Honestly, some of the Outlook articles made my heart ache while others had me cheering. I was struck by the many places I discovered a sense of resilience, tenacity, brilliance and hope in the graduates we’re sending out into the world from the Key Peninsula. 

Some memorable events took place this year at Peninsula High School, which stands proudly upon a hill overlooking Henderson Bay and Burley Lagoon. 

The air was cold with a biting wind the morning of March 14 despite late winter sun. School administrators wisely called for extra security measures on campus for the event allowing students to exercise the rights guaranteed them under the U.S. Constitution with our First Amendment right to free speech.

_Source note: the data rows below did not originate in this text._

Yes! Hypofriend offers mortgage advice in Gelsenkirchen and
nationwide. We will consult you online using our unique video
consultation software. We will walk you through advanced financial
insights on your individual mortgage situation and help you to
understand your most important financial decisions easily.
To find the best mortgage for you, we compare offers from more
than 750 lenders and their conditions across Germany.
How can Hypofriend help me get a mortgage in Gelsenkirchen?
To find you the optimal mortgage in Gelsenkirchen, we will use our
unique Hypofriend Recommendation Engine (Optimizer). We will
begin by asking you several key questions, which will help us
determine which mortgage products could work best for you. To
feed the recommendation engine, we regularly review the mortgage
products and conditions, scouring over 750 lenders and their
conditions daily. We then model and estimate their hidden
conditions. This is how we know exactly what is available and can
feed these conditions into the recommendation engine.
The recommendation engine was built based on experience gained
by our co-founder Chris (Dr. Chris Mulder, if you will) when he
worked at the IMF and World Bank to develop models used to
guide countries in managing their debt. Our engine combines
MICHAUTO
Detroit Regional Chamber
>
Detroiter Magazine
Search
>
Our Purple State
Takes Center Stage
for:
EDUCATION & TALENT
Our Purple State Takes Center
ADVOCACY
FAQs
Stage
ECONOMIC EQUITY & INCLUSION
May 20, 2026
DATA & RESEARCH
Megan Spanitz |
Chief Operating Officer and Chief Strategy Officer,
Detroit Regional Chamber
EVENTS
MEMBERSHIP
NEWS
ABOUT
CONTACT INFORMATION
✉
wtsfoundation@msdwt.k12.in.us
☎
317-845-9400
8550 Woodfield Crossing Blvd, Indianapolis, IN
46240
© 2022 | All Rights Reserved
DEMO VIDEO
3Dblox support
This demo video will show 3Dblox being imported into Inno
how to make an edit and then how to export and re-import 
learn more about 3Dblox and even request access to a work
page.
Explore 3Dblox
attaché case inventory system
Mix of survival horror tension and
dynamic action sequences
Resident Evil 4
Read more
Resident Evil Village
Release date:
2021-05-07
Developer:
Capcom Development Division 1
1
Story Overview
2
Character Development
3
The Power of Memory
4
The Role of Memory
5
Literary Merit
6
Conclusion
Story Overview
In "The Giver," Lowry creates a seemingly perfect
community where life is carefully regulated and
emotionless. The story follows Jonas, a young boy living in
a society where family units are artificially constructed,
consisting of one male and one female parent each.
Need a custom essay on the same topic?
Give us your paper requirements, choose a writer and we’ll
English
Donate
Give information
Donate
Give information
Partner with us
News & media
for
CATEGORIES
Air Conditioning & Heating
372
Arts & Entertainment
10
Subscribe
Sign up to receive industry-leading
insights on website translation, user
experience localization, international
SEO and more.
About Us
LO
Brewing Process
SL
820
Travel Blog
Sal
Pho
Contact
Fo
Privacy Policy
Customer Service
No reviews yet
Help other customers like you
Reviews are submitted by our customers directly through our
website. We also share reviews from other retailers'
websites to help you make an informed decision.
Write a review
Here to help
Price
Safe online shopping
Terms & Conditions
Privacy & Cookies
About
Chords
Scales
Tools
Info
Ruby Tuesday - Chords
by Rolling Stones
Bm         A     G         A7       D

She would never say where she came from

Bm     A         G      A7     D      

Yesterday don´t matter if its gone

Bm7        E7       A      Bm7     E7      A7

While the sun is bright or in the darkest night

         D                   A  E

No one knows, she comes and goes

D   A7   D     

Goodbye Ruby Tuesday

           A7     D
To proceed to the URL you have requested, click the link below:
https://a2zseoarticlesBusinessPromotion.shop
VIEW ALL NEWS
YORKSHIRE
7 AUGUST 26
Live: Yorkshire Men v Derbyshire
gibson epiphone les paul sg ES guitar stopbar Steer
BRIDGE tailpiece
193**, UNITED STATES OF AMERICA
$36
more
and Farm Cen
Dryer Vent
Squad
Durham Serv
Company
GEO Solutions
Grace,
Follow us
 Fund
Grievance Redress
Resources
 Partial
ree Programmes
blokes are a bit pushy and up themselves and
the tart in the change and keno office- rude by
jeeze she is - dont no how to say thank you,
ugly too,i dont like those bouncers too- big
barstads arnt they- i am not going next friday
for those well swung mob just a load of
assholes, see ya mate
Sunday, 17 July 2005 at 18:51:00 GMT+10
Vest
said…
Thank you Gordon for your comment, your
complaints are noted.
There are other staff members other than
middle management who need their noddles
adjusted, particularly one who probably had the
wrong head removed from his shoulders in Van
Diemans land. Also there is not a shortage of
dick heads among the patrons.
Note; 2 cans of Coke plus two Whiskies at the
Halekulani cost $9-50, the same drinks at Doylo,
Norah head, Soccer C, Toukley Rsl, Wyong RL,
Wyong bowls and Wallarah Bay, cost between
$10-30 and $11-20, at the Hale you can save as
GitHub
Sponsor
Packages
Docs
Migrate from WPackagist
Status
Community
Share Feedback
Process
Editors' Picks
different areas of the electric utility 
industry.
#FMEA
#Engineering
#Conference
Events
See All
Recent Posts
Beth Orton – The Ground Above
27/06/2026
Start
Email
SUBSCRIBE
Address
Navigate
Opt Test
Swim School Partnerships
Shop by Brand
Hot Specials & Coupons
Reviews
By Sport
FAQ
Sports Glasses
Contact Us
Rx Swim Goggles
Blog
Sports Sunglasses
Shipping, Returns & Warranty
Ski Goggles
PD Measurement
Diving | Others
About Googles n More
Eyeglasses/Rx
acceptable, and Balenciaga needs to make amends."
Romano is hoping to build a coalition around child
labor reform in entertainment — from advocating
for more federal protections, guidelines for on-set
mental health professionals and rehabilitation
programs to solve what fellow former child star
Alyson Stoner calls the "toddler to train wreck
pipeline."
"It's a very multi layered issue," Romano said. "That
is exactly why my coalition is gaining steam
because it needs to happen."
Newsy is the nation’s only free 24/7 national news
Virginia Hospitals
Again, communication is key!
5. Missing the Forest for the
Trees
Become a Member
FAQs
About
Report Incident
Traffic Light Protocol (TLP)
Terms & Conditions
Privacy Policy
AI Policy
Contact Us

Roughly 350 PHS students took part in the walkout. Nearly 1,000 students remained in class during the scheduled 17 minutes of silence observed by students across the nation to honor the lives of 17 people fatally gunned down at Margery Douglas Stoneman Middle School in Florida the month before. Regardless of the decision made by each student, whether to remain in class or participate in the demonstration, everyone’s wishes and civil rights were honored and respected by the school district and Peninsula High School staff. 

It was a beautiful civics lesson on parade. The ultimate takeaway? We need to talk. And listen. We can’t communicate very well if we’re always stuck in the extremes. If we can’t stop ourselves from shouting over other points of view, and embrace the act of listening instead, we aren’t likely to make much progress. That is a very frightening prospect.

Unlike the video clips I watched later of student walkouts across the country, the demonstration at PHS seemed much less a protest per se, but rather expressed a statement of solidarity with students and families across our country still mourning these senseless tragedies and demanding real answers over sympathy. School shootings have changed the way both students and teachers feel about coming to school. 

The simplicity of that peaceful protest at PHS coupled with the sincerity of the student walkout moved me to tears. There was an absence of provocative signs; instead there was a simple and deeply pragmatic message, “We deserve to feel safe.”

PHS students rose above the oppositional political tactics of a nation deeply divided over ideological extremes that destroy the possibility of consideration, much less collaboration, needed to effect change. How did they do it? They stripped away divisive language and boiled it down to essentials, “We deserve to feel safe.” It bears repeating. 

Outlook columnists and students Joseph Blanchard and Kendra Hunsaker took up this subject in their May 4 opinion piece, “Gun Violence in Schools: How Does Peninsula Feel?” Together they wrote, “There is not one solution to this problem, rather many different steps that can be taken to ensure the safety of all students… Without real communication, no real effective change can be implemented to protect us.” The pair of writers concluded, “… the most effective way to keep us safe is to talk about it.”

Our students want solutions and have learned the best course of action might be to reframe the question altogether. There may be many actions acting in concert that together form some kind of safety net. And that  is where hope lies. 

To our graduates of 2018: Congratulations for reaching this important milestone and for illuminating the path to the future. Celebrate your accomplishments but don’t slow the momentum and determination you used to get this far. Keep going, keep learning, reach out for help when you need it, but don’t sit life out on the couch. Do good work and be safe out there. A whole community stands behind you.